START
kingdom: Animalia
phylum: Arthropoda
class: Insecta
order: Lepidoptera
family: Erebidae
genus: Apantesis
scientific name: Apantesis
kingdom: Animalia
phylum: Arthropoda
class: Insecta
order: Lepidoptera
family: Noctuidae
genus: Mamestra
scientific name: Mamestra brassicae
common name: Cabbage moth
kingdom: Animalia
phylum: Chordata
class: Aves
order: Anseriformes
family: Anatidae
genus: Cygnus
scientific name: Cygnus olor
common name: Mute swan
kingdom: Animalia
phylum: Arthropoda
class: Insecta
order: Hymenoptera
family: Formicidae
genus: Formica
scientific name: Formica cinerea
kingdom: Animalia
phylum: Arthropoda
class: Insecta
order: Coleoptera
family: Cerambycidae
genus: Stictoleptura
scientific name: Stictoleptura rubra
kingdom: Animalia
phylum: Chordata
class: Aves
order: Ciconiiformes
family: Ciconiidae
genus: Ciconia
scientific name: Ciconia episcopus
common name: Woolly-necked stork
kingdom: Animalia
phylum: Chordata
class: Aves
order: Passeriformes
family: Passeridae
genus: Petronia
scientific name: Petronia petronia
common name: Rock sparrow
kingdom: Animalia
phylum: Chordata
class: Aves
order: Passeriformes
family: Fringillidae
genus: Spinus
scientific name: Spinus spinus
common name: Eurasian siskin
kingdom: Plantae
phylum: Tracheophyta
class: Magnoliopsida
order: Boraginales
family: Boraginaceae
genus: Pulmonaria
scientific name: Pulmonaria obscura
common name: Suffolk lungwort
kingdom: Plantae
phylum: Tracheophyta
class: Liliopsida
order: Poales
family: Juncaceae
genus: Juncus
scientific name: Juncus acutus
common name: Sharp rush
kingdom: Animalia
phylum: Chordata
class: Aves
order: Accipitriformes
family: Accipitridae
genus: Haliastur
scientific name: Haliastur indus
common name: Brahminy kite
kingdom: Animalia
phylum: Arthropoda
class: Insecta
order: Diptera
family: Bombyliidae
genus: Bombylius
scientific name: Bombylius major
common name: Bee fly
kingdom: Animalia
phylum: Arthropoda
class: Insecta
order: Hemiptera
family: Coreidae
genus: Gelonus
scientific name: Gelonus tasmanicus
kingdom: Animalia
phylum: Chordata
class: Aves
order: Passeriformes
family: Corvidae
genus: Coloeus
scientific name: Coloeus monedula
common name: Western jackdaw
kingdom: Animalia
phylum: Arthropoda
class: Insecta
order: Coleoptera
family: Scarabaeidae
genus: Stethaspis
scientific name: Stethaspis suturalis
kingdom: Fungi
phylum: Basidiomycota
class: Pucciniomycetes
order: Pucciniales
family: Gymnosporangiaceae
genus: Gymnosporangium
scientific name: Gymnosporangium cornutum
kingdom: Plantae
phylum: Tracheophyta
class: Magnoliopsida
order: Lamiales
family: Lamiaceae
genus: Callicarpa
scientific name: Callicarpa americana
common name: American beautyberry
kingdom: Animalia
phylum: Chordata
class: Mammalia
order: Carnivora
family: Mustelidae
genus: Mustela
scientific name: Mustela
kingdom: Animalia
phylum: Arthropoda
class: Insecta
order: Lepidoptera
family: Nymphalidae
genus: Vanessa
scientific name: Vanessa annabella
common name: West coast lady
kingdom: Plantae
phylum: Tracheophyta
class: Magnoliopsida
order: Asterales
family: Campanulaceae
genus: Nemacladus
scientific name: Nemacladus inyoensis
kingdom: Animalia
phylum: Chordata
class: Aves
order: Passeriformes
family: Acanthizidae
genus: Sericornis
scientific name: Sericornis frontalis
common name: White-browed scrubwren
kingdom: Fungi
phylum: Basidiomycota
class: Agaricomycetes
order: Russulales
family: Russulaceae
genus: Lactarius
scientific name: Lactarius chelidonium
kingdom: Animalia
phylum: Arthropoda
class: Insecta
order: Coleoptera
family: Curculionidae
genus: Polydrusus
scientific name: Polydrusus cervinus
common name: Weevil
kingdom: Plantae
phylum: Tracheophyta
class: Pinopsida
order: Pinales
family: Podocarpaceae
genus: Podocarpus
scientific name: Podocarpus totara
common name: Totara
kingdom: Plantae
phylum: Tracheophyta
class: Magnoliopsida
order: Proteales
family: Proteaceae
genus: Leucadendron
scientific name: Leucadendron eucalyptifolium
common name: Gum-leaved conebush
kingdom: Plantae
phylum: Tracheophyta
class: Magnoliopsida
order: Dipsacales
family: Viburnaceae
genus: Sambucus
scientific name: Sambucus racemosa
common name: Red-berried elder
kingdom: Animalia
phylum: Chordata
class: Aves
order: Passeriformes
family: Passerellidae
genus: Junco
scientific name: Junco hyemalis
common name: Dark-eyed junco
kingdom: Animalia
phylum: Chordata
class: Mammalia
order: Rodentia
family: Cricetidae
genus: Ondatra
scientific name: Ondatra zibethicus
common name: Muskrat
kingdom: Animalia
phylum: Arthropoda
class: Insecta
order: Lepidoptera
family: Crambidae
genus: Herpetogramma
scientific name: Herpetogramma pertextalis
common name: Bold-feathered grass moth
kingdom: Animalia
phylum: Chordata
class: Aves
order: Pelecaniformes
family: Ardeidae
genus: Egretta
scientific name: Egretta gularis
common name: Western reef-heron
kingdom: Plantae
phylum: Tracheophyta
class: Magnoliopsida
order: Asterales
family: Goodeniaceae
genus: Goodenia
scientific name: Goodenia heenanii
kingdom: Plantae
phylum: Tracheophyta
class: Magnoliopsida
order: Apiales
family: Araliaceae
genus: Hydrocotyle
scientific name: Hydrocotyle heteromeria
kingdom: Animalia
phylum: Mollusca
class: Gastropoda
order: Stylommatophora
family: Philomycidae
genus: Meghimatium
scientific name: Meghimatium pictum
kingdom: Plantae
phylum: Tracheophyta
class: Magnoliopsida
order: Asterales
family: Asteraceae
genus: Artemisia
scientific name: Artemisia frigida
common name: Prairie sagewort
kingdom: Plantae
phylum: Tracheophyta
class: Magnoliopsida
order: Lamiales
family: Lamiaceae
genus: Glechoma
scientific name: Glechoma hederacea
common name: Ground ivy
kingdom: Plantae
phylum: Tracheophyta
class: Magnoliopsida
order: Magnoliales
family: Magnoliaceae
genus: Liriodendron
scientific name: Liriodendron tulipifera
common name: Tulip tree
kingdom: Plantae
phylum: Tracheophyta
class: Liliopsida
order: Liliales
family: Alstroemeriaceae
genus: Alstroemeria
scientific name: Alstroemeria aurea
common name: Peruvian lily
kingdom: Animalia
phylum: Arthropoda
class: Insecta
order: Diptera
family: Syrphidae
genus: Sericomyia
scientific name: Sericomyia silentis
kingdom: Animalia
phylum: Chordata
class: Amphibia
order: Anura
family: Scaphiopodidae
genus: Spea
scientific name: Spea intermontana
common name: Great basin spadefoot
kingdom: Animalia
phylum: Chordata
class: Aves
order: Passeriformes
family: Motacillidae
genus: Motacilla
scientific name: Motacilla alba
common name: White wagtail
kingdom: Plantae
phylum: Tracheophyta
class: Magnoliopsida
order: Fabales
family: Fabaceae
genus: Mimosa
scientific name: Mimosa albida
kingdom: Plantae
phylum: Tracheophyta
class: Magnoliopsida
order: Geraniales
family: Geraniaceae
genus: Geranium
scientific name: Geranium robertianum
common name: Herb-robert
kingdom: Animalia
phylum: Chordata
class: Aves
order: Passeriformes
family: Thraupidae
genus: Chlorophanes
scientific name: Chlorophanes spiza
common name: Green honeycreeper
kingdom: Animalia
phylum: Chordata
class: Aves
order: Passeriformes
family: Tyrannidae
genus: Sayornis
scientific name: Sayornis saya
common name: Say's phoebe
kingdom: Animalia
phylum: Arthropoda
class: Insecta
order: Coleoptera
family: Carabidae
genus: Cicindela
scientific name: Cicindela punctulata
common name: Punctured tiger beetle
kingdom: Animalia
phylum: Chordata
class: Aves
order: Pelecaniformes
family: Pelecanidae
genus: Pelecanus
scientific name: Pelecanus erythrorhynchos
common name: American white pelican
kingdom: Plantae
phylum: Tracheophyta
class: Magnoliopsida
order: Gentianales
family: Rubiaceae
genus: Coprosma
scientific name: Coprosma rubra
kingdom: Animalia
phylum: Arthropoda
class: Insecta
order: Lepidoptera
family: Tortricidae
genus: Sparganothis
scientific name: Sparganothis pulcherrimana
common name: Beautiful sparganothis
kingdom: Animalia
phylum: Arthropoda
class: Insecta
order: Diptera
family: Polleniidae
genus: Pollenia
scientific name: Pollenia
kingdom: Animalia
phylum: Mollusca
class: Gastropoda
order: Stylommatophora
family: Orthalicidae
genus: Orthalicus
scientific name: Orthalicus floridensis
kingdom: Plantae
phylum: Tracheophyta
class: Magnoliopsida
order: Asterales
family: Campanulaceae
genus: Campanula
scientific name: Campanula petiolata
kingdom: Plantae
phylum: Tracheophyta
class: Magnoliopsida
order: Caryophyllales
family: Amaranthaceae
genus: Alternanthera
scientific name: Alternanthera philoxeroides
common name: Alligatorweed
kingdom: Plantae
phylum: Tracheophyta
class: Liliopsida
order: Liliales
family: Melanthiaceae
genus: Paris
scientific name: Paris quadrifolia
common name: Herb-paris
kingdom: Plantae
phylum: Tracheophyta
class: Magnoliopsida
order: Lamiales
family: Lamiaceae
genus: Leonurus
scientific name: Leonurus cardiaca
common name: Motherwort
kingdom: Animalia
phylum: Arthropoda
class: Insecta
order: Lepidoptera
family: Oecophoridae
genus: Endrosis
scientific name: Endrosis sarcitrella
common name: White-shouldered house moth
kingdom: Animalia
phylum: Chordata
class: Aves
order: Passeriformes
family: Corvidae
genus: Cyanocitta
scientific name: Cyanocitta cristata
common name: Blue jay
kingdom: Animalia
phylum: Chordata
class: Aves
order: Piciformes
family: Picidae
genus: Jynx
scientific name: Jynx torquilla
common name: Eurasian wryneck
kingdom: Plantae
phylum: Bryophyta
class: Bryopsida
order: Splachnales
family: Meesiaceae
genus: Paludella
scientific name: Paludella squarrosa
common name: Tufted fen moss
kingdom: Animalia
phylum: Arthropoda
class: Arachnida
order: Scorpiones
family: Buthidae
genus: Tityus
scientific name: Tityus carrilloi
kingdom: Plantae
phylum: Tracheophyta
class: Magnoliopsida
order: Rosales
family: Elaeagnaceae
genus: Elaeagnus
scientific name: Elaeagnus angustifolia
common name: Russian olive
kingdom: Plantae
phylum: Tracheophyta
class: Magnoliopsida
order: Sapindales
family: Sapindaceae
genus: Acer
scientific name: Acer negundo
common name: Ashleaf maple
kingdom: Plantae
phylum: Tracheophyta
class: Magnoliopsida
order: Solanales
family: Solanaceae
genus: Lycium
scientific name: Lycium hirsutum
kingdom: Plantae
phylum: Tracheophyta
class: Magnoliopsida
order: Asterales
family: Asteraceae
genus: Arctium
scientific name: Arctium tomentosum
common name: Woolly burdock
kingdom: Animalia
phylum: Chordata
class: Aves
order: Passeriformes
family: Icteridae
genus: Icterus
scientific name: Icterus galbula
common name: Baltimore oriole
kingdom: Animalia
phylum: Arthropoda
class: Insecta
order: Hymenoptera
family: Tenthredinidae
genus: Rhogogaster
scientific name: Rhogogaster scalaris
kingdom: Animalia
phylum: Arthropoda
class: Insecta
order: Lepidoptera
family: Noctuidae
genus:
END
GIVEN EXERCISE:
Rewrite the material above as a JSON list of strings, one string per line and no blank lines. Begin at the first line and stop after the line that contains "scientific name: Mamestra brassicae".

SOLUTION BELOW:
[
  "kingdom: Animalia",
  "phylum: Arthropoda",
  "class: Insecta",
  "order: Lepidoptera",
  "family: Erebidae",
  "genus: Apantesis",
  "scientific name: Apantesis",
  "kingdom: Animalia",
  "phylum: Arthropoda",
  "class: Insecta",
  "order: Lepidoptera",
  "family: Noctuidae",
  "genus: Mamestra",
  "scientific name: Mamestra brassicae"
]